Italian researchers led by Riccardo Capocaccia, MSc, of the Foundation National Cancer Institute in Milan evaluated SEER registry data of patients diagnosed with these cancers from 1985 to 2011 in relation to mortality data of the general U.S. population.
They found that life expectancy steadily increases in patients with colon cancer who survive the first four years after diagnosis, and then begins to decrease once more to that of the general population. Younger patients demonstrated wider differences in life expectancy compared to the general population.
RELATED: Life Expectancy Further Reduced By Each Chronic Condition
In patients with breast cancer, life expectancy still decreased steadily after diagnosis, but less than in the general population, approaching that of women who were cancer-free.

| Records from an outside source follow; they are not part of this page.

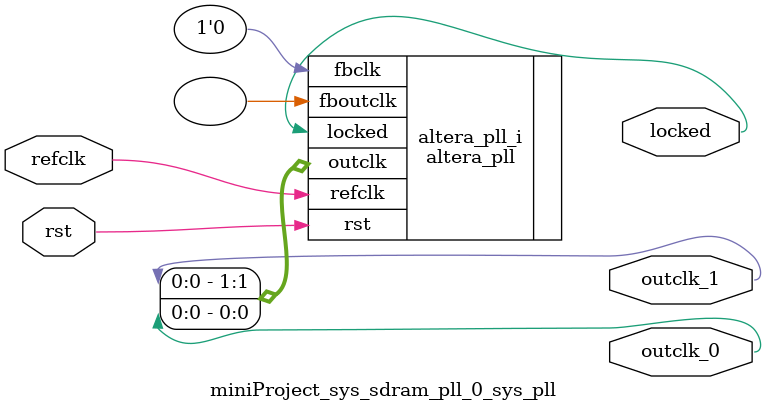
<source format=v>
`timescale 1ns/10ps
module  miniProject_sys_sdram_pll_0_sys_pll(

	// interface 'refclk'
	input wire refclk,

	// interface 'reset'
	input wire rst,

	// interface 'outclk0'
	output wire outclk_0,

	// interface 'outclk1'
	output wire outclk_1,

	// interface 'locked'
	output wire locked
);

	altera_pll #(
		.fractional_vco_multiplier("false"),
		.reference_clock_frequency("50.0 MHz"),
		.operation_mode("direct"),
		.number_of_clocks(2),
		.output_clock_frequency0("50.000000 MHz"),
		.phase_shift0("0 ps"),
		.duty_cycle0(50),
		.output_clock_frequency1("50.000000 MHz"),
		.phase_shift1("-3000 ps"),
		.duty_cycle1(50),
		.output_clock_frequency2("0 MHz"),
		.phase_shift2("0 ps"),
		.duty_cycle2(50),
		.output_clock_frequency3("0 MHz"),
		.phase_shift3("0 ps"),
		.duty_cycle3(50),
		.output_clock_frequency4("0 MHz"),
		.phase_shift4("0 ps"),
		.duty_cycle4(50),
		.output_clock_frequency5("0 MHz"),
		.phase_shift5("0 ps"),
		.duty_cycle5(50),
		.output_clock_frequency6("0 MHz"),
		.phase_shift6("0 ps"),
		.duty_cycle6(50),
		.output_clock_frequency7("0 MHz"),
		.phase_shift7("0 ps"),
		.duty_cycle7(50),
		.output_clock_frequency8("0 MHz"),
		.phase_shift8("0 ps"),
		.duty_cycle8(50),
		.output_clock_frequency9("0 MHz"),
		.phase_shift9("0 ps"),
		.duty_cycle9(50),
		.output_clock_frequency10("0 MHz"),
		.phase_shift10("0 ps"),
		.duty_cycle10(50),
		.output_clock_frequency11("0 MHz"),
		.phase_shift11("0 ps"),
		.duty_cycle11(50),
		.output_clock_frequency12("0 MHz"),
		.phase_shift12("0 ps"),
		.duty_cycle12(50),
		.output_clock_frequency13("0 MHz"),
		.phase_shift13("0 ps"),
		.duty_cycle13(50),
		.output_clock_frequency14("0 MHz"),
		.phase_shift14("0 ps"),
		.duty_cycle14(50),
		.output_clock_frequency15("0 MHz"),
		.phase_shift15("0 ps"),
		.duty_cycle15(50),
		.output_clock_frequency16("0 MHz"),
		.phase_shift16("0 ps"),
		.duty_cycle16(50),
		.output_clock_frequency17("0 MHz"),
		.phase_shift17("0 ps"),
		.duty_cycle17(50),
		.pll_type("General"),
		.pll_subtype("General")
	) altera_pll_i (
		.rst	(rst),
		.outclk	({outclk_1, outclk_0}),
		.locked	(locked),
		.fboutclk	( ),
		.fbclk	(1'b0),
		.refclk	(refclk)
	);
endmodule


</source>
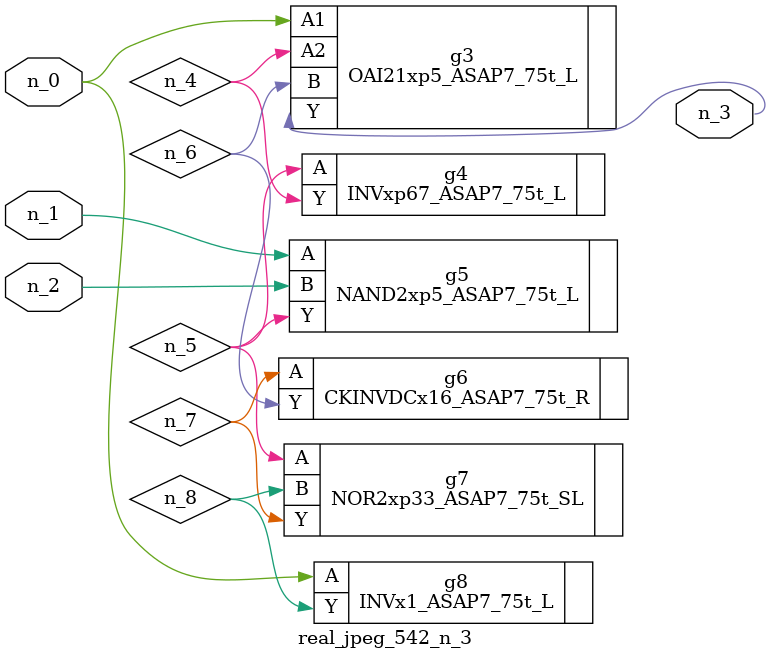
<source format=v>
module real_jpeg_542_n_3 (n_1, n_0, n_2, n_3);

input n_1;
input n_0;
input n_2;

output n_3;

wire n_5;
wire n_4;
wire n_8;
wire n_6;
wire n_7;

OAI21xp5_ASAP7_75t_L g3 ( 
.A1(n_0),
.A2(n_4),
.B(n_6),
.Y(n_3)
);

INVx1_ASAP7_75t_L g8 ( 
.A(n_0),
.Y(n_8)
);

NAND2xp5_ASAP7_75t_L g5 ( 
.A(n_1),
.B(n_2),
.Y(n_5)
);

INVxp67_ASAP7_75t_L g4 ( 
.A(n_5),
.Y(n_4)
);

NOR2xp33_ASAP7_75t_SL g7 ( 
.A(n_5),
.B(n_8),
.Y(n_7)
);

CKINVDCx16_ASAP7_75t_R g6 ( 
.A(n_7),
.Y(n_6)
);


endmodule
</source>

The researchers noted that life expectancy of men with testicular cancer at 30 years of age is estimated at 45.2 years, which is two years less than cancer-free men of the same age. The difference, therefore, becomes 1.3 years for patients who survive the first year, approaching zero as time progresses.
“Life expectancy provide meaningful information on cancer patients, and can help in assessing when a cancer survivor can be considered as cured,” the authors concluded.